Question: Why have some in the past denied that the books of Matthew, Mark, Luke, and John are part of the New Testament?

Answer: Because they don't believe that Matthew 19:9 should be applied to marriage/divorce/marriage situations in this dispensation of time. But, following the example of Martin Luther with respect to the Book of James, if you reject Matthew 19:9, you must reject the whole book of Matthew. And if you reject Matthew, you must be consistent and reject Mark, Luke, and John because they are similar in content to Matthew.

Question: Why do some deny that the alien sinner is accountable (or amenable) to the law of Christ?

Answer: In order to relax the laws of marriage/divorce/ remarriage toward those alien sinners who are involved in a manage relationship which cannot be justified by the law of Christ.

Question: Why are some brethren now demanding a "new hermeneutics" approach to the interpretation/application of the Scriptures?

Answer: Because the present and time-tested approach of direct command/approved apostolic example/necessary inference will not permit them to believe and do some of the things which are being advocated. And rather than make some of the same excuses listed above, or just throwaway the Bible entirely, they feel that they need to come up with some respectable approach that will justify what they have already decided they are going to do anyway.

Like the excuses for not attending the wedding feast, the above mentioned excuses for doing or not doing a thing are different, yet alike. When viewed separately, each may sound authentic to the one making the excuse, or to those around him.

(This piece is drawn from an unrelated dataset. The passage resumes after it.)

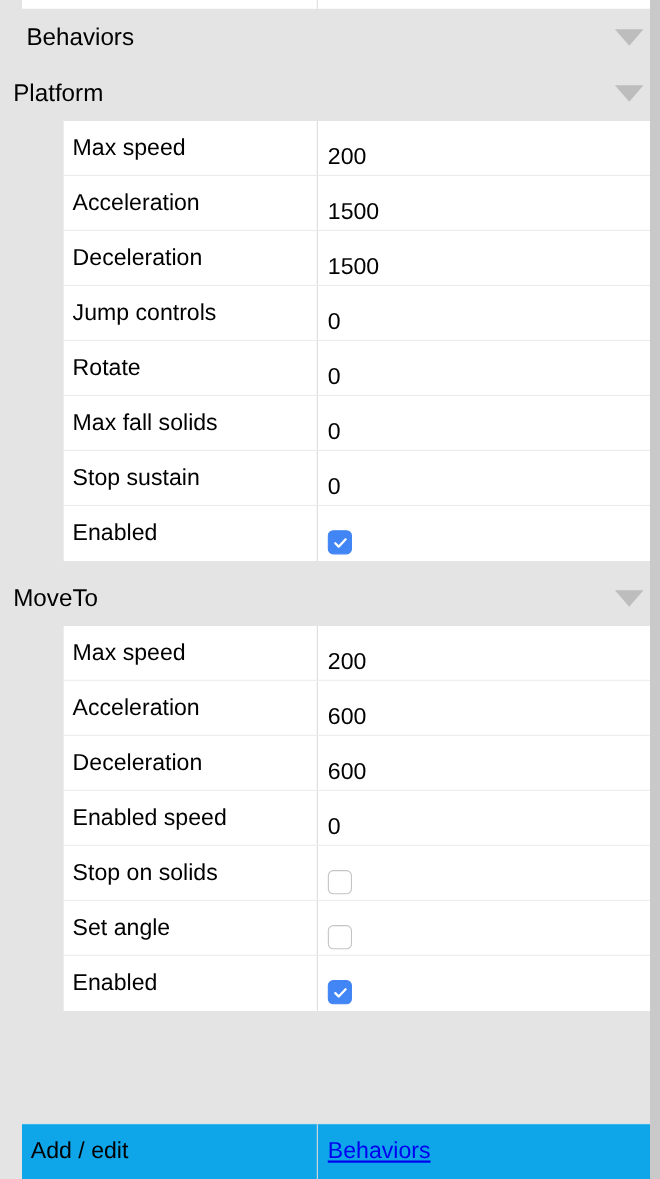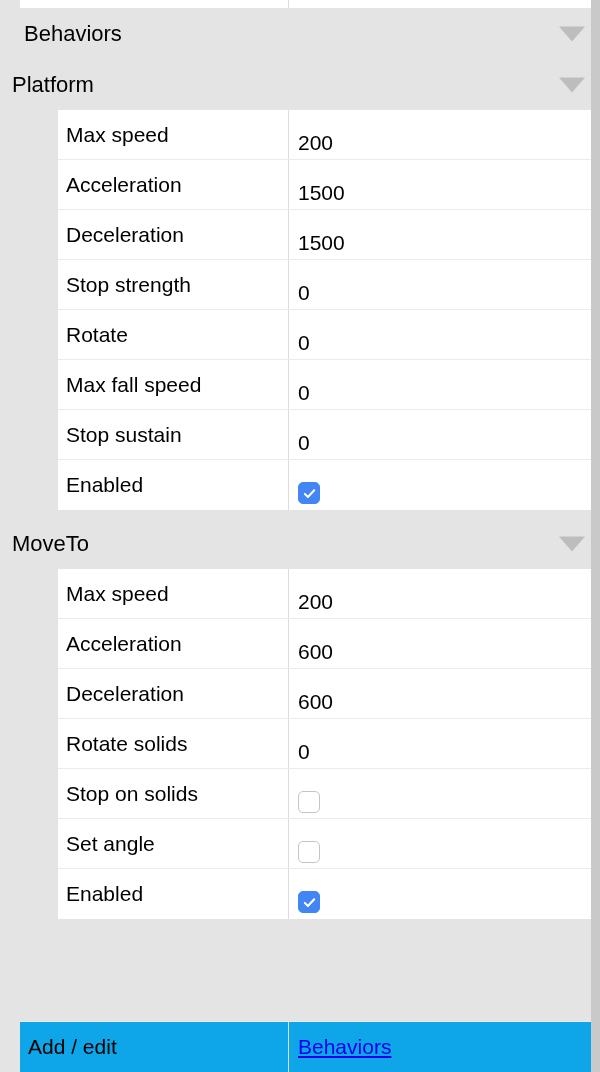"Stop strength" div.pname { text: Stop strength -> Jump controls }
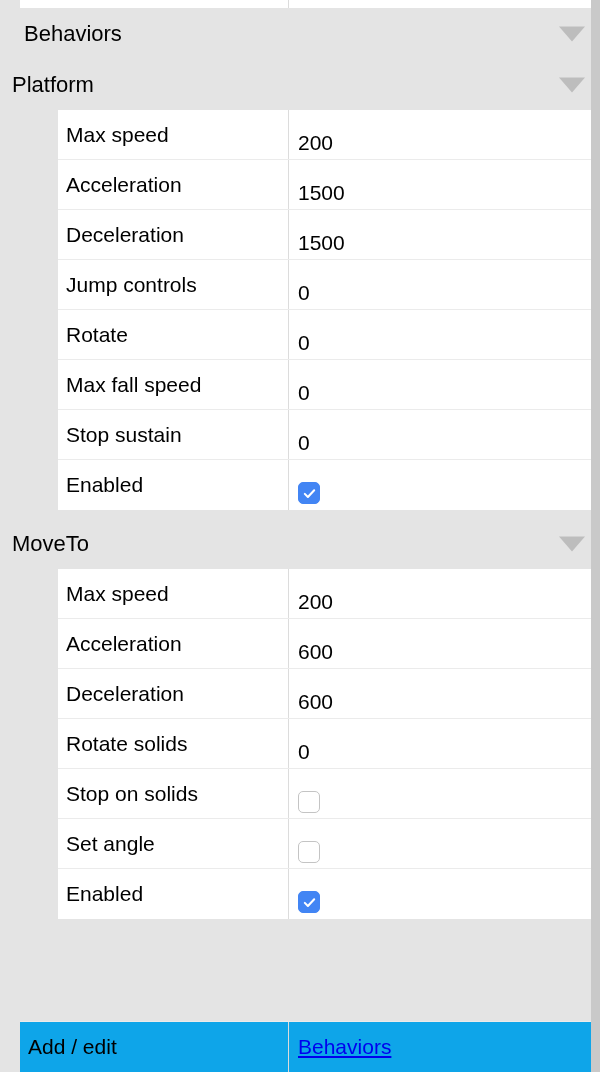"Max fall speed" div.pname { text: speed -> solids }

Yet, when you look at that many excuses all at once, even those making the excuses will have to concede that "some" of them may not be valid, and certainly all of them cannot be, if we don't like the company we are keeping, and do not want to be involved in "guilt by association," then I would suggest that we stop trying to justify our-selves, our families, our friends, or some situation in a given congregation and act our doctrines and practices in harmony with the truth.

The Lord will not accept flimsy excuses for not attending the wedding feast and neither will we be blessed if we show up without a "wedding garment" (Matt. 22:11-14).

And if we can figure out what constitutes being espoused or married to Christ, and how to live a life of fidelity to him without committing spiritual fornication, we ought to be able to do the same with regard to marriage relationships here on this earth.